Exercise directions
In the entries below, the lines from the one with "Карты мадам Эндоры" through the one with "Гороскоп на неделю" are to be copied exactly; both ends count.

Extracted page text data
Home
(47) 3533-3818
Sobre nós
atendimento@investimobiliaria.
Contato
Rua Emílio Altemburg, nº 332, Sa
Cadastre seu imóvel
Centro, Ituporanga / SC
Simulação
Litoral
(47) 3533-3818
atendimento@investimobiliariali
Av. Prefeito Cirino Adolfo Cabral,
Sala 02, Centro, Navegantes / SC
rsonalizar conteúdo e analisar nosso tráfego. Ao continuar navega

...

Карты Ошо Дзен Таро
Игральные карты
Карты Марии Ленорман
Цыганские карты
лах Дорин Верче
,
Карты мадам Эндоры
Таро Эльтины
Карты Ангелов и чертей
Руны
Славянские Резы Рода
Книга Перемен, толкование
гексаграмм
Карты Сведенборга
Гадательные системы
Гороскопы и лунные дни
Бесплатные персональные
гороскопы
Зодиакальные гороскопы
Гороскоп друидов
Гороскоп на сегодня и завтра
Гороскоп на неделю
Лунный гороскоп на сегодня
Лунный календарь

Result
Карты мадам Эндоры
Таро Эльтины
Карты Ангелов и чертей
Руны
Славянские Резы Рода
Книга Перемен, толкование
гексаграмм
Карты Сведенборга
Гадательные системы
Гороскопы и лунные дни
Бесплатные персональные
гороскопы
Зодиакальные гороскопы
Гороскоп друидов
Гороскоп на сегодня и завтра
Гороскоп на неделю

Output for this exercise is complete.